*** DATA FOR ANALYSIS ***
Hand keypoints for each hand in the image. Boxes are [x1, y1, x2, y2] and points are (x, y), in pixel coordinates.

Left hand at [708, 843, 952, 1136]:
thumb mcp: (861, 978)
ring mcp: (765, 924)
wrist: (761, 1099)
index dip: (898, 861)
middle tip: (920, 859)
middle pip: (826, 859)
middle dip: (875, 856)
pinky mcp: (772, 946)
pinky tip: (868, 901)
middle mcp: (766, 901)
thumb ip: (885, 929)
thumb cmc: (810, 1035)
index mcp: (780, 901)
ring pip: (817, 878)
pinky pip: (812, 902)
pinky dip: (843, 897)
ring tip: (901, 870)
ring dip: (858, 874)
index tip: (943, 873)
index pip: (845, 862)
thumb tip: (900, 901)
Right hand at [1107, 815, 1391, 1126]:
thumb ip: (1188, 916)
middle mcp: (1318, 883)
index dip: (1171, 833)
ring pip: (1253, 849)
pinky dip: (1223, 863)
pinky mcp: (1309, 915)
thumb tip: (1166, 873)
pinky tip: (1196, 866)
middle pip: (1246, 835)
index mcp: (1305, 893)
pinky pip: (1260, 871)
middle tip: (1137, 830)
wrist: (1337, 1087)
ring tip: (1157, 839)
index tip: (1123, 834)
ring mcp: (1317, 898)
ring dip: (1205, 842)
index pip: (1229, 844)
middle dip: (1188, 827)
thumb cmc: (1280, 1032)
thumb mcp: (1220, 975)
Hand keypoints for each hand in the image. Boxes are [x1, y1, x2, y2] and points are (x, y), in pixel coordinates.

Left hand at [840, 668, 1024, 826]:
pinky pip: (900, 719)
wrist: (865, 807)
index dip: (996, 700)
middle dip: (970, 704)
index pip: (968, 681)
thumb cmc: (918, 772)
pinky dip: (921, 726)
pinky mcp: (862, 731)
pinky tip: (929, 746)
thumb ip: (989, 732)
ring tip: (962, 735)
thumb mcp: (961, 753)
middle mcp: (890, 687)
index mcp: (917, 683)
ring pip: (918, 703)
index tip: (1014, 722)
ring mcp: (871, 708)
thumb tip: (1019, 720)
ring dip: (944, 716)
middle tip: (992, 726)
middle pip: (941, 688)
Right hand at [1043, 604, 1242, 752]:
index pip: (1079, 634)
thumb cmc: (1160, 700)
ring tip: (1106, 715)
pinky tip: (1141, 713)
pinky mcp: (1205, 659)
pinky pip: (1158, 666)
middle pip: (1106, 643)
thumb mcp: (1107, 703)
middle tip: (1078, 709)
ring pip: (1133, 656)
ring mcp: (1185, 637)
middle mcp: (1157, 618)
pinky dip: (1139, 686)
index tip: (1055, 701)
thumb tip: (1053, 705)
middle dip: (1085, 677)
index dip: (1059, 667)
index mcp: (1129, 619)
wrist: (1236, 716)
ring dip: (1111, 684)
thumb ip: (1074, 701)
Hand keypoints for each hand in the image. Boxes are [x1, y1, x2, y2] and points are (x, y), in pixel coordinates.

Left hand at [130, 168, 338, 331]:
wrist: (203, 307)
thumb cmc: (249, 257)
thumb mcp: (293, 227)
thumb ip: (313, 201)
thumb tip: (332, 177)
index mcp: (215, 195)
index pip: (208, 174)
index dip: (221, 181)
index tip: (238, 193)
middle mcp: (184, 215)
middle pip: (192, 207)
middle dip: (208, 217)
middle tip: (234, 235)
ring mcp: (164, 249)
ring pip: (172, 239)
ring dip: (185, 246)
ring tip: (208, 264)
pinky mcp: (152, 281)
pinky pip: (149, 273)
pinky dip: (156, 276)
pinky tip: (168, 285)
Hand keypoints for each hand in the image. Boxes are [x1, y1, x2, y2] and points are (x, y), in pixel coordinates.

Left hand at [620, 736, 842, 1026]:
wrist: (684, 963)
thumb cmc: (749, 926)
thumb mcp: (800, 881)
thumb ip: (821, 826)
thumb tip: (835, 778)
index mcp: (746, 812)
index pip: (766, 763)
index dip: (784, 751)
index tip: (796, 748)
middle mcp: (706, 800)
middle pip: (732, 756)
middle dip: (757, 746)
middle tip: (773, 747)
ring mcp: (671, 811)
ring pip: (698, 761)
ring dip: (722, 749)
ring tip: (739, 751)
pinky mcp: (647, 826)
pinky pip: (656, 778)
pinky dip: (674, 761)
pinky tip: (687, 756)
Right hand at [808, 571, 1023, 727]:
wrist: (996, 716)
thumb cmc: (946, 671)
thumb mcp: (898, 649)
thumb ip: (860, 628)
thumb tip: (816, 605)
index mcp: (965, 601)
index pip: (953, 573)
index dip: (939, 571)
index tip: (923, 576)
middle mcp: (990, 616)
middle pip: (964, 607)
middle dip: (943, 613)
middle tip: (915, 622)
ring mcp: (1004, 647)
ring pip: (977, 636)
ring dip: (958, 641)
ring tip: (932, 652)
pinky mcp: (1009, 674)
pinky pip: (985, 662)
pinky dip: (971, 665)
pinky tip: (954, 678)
*** End of DATA FOR ANALYSIS ***
**ASSIGNMENT**: For the lines above, output exactly those from the line containing "middle dip: (1188, 827)" through the line containing "index pip: (208, 174)", and skip the others.

**ANSWER SECTION**:
middle dip: (1188, 827)
thumb cmc: (1280, 1032)
thumb mcp: (1220, 975)
Hand keypoints for each hand in the image. Boxes are [x1, y1, x2, y2] and points are (x, y), in pixel coordinates.

Left hand at [840, 668, 1024, 826]:
pinky pip: (900, 719)
wrist: (865, 807)
index dip: (996, 700)
middle dip: (970, 704)
index pip: (968, 681)
thumb cmc: (918, 772)
pinky dip: (921, 726)
pinky mcp: (862, 731)
pinky tip: (929, 746)
thumb ip: (989, 732)
ring tip: (962, 735)
thumb mcp: (961, 753)
middle mcp: (890, 687)
index mcp: (917, 683)
ring pip: (918, 703)
index tip: (1014, 722)
ring mcp: (871, 708)
thumb tip: (1019, 720)
ring dip: (944, 716)
middle tip: (992, 726)
middle pip: (941, 688)
Right hand at [1043, 604, 1242, 752]:
index pip: (1079, 634)
thumb cmc: (1160, 700)
ring tip: (1106, 715)
pinky tip: (1141, 713)
pinky mcp: (1205, 659)
pinky pip: (1158, 666)
middle pip: (1106, 643)
thumb mcp: (1107, 703)
middle tip: (1078, 709)
ring pip: (1133, 656)
ring mcp: (1185, 637)
middle mcp: (1157, 618)
pinky dip: (1139, 686)
index tip: (1055, 701)
thumb tip: (1053, 705)
middle dip: (1085, 677)
index dip: (1059, 667)
index mcp: (1129, 619)
wrist: (1236, 716)
ring dip: (1111, 684)
thumb ip: (1074, 701)
Hand keypoints for each hand in the image. Boxes are [x1, y1, x2, y2] and points are (x, y), in pixel coordinates.

Left hand at [130, 168, 338, 331]:
wrist: (203, 307)
thumb cmc: (249, 257)
thumb mcp: (293, 227)
thumb ip: (313, 201)
thumb tip: (332, 177)
index mcp: (215, 195)
index pip: (208, 174)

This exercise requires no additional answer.